- _PROBLEM TO WORK ON_
With the images left out, print all of the records below exactly.

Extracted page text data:
BEGIN
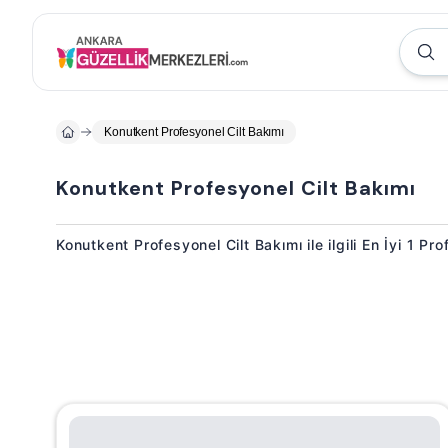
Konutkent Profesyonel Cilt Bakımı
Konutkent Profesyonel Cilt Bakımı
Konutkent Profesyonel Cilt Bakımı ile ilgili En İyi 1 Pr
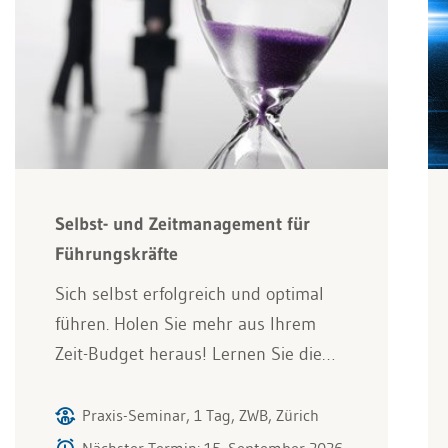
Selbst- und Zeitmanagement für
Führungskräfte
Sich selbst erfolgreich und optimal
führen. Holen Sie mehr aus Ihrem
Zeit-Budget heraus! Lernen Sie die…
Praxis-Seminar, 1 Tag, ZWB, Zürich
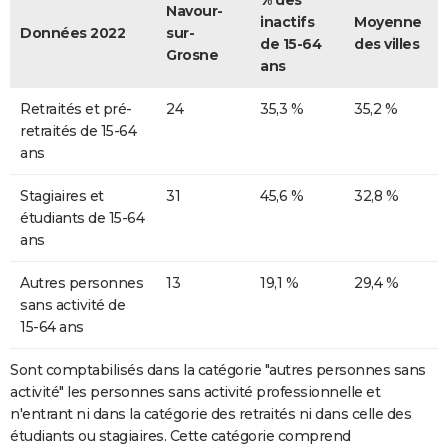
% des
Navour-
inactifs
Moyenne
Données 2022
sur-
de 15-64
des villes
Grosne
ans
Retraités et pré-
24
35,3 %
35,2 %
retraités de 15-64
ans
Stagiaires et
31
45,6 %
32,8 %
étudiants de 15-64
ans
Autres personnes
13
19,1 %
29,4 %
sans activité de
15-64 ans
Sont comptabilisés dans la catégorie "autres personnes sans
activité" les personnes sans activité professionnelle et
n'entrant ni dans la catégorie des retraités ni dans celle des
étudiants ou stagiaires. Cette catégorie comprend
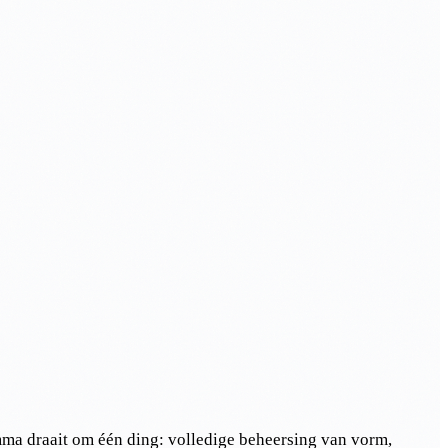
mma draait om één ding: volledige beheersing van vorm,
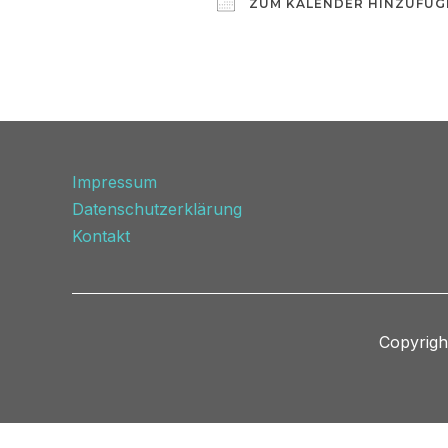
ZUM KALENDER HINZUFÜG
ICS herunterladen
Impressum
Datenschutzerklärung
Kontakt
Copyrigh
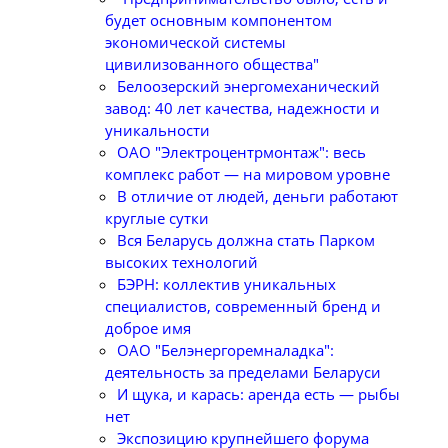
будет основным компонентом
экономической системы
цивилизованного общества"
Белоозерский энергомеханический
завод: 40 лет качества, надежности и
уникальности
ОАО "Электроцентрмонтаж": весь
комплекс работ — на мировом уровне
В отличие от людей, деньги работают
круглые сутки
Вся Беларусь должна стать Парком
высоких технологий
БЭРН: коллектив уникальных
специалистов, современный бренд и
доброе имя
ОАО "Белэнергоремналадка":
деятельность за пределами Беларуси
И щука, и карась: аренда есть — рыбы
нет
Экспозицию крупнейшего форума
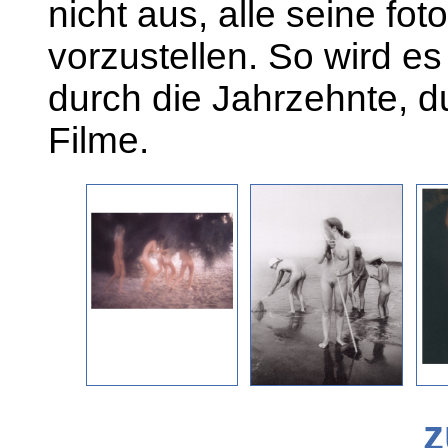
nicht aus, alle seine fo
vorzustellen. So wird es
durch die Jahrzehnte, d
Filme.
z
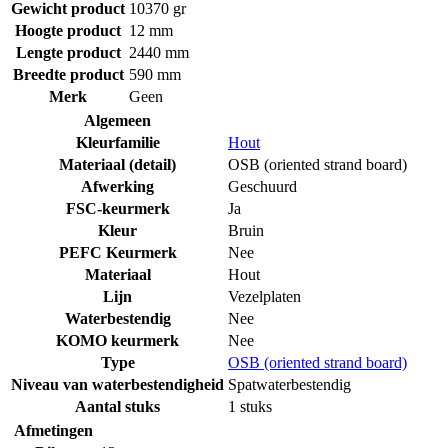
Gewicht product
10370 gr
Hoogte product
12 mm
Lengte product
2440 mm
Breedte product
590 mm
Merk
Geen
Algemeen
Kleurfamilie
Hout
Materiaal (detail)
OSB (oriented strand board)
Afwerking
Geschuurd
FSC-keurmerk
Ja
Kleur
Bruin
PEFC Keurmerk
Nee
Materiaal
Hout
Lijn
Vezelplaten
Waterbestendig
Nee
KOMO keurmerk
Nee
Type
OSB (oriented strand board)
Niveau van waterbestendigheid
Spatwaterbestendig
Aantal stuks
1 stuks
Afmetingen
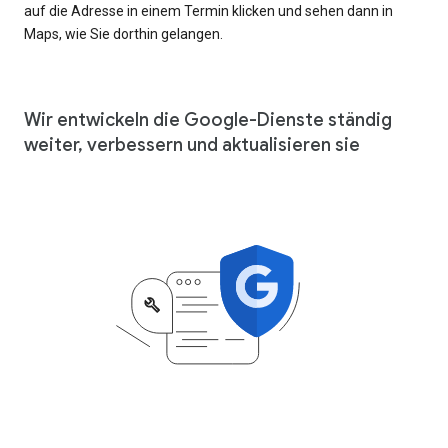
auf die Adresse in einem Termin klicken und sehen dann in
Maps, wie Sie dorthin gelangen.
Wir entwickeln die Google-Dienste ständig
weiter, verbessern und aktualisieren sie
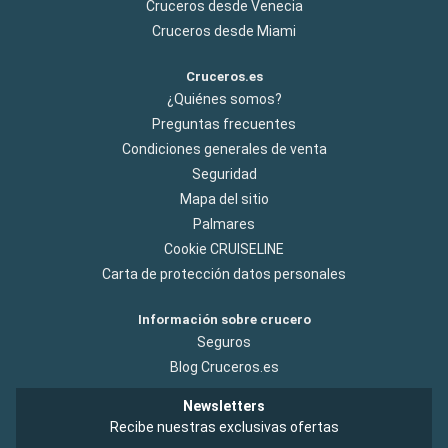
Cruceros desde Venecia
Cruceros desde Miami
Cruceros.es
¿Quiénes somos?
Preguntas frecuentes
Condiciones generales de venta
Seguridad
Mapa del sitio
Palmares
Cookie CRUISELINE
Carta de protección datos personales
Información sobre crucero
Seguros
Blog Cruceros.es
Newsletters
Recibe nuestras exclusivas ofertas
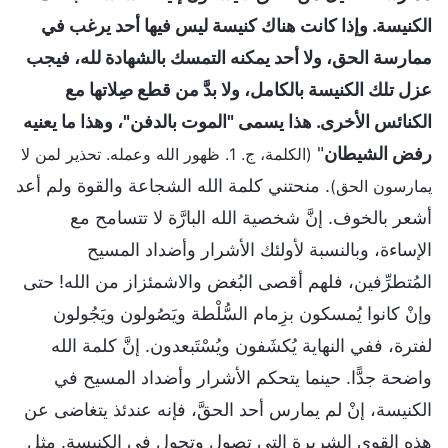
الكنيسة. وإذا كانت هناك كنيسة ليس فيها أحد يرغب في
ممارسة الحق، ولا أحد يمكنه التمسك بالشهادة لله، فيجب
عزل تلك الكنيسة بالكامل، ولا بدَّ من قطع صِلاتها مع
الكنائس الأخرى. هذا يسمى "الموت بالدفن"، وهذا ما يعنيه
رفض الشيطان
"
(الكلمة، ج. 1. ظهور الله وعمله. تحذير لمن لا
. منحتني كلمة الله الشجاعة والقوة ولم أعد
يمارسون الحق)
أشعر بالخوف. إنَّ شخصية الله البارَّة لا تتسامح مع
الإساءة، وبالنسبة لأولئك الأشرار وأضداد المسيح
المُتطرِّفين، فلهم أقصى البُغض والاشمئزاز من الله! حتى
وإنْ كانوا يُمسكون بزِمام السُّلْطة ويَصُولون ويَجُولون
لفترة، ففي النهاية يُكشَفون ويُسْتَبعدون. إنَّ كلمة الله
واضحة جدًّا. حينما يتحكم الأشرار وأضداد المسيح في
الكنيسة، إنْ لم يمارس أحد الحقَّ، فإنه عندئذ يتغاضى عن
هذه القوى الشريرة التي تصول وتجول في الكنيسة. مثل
END
- _WRITTEN REPLY_
Konutkent Profesyonel Cilt Bakımı
Konutkent Profesyonel Cilt Bakımı
Konutkent Profesyonel Cilt Bakımı ile ilgili En İyi 1 Pr
Selbst- und Zeitmanagement für
Führungskräfte
Sich selbst erfolgreich und optimal
führen. Holen Sie mehr aus Ihrem
Zeit-Budget heraus! Lernen Sie die…
Praxis-Seminar, 1 Tag, ZWB, Zürich
% des
Navour-
inactifs
Moyenne
Données 2022
sur-
de 15-64
des villes
Grosne
ans
Retraités et pré-
24
35,3 %
35,2 %
retraités de 15-64
ans
Stagiaires et
31
45,6 %
32,8 %
étudiants de 15-64
ans
Autres personnes
13
19,1 %
29,4 %
sans activité de
15-64 ans
Sont comptabilisés dans la catégorie "autres personnes sans
activité" les personnes sans activité professionnelle et
n'entrant ni dans la catégorie des retraités ni dans celle des
étudiants ou stagiaires. Cette catégorie comprend
mma draait om één ding: volledige beheersing van vorm,
ZUM KALENDER HINZUFÜG
ICS herunterladen
Impressum
Datenschutzerklärung
Kontakt
Copyrigh
будет основным компонентом
экономической системы
цивилизованного общества"
Белоозерский энергомеханический
завод: 40 лет качества, надежности и
уникальности
ОАО "Электроцентрмонтаж": весь
комплекс работ — на мировом уровне
В отличие от людей, деньги работают
круглые сутки
Вся Беларусь должна стать Парком
высоких технологий
БЭРН: коллектив уникальных
специалистов, современный бренд и
доброе имя
ОАО "Белэнергоремналадка":
деятельность за пределами Беларуси
И щука, и карась: аренда есть — рыбы
нет
Экспозицию крупнейшего форума
nicht aus, alle seine fo
vorzustellen. So wird es
durch die Jahrzehnte, d
Filme.
z
Gewicht product
10370 gr
Hoogte product
12 mm
Lengte product
2440 mm
Breedte product
590 mm
Merk
Geen
Algemeen
Kleurfamilie
Hout
Materiaal (detail)
OSB (oriented strand board)
Afwerking
Geschuurd
FSC-keurmerk
Ja
Kleur
Bruin
PEFC Keurmerk
Nee
Materiaal
Hout
Lijn
Vezelplaten
Waterbestendig
Nee
KOMO keurmerk
Nee
Type
OSB (oriented strand board)
Niveau van waterbestendigheid
Spatwaterbestendig
Aantal stuks
1 stuks
Afmetingen
auf die Adresse in einem Termin klicken und sehen dann in
Maps, wie Sie dorthin gelangen.
Wir entwickeln die Google-Dienste ständig
weiter, verbessern und aktualisieren sie
Cruceros desde Venecia
Cruceros desde Miami
Cruceros.es
¿Quiénes somos?
Preguntas frecuentes
Condiciones generales de venta
Seguridad
Mapa del sitio
Palmares
Cookie CRUISELINE
Carta de protección datos personales
Información sobre crucero
Seguros
Blog Cruceros.es
Newsletters
Recibe nuestras exclusivas ofertas
الكنيسة. وإذا كانت هناك كنيسة ليس فيها أحد يرغب في
ممارسة الحق، ولا أحد يمكنه التمسك بالشهادة لله، فيجب
عزل تلك الكنيسة بالكامل، ولا بدَّ من قطع صِلاتها مع
الكنائس الأخرى. هذا يسمى "الموت بالدفن"، وهذا ما يعنيه
رفض الشيطان
"
(الكلمة، ج. 1. ظهور الله وعمله. تحذير لمن لا
. منحتني كلمة الله الشجاعة والقوة ولم أعد
يمارسون الحق)
أشعر بالخوف. إنَّ شخصية الله البارَّة لا تتسامح مع
الإساءة، وبالنسبة لأولئك الأشرار وأضداد المسيح
المُتطرِّفين، فلهم أقصى البُغض والاشمئزاز من الله! حتى
وإنْ كانوا يُمسكون بزِمام السُّلْطة ويَصُولون ويَجُولون
لفترة، ففي النهاية يُكشَفون ويُسْتَبعدون. إنَّ كلمة الله
واضحة جدًّا. حينما يتحكم الأشرار وأضداد المسيح في
الكنيسة، إنْ لم يمارس أحد الحقَّ، فإنه عندئذ يتغاضى عن
هذه القوى الشريرة التي تصول وتجول في الكنيسة. مثل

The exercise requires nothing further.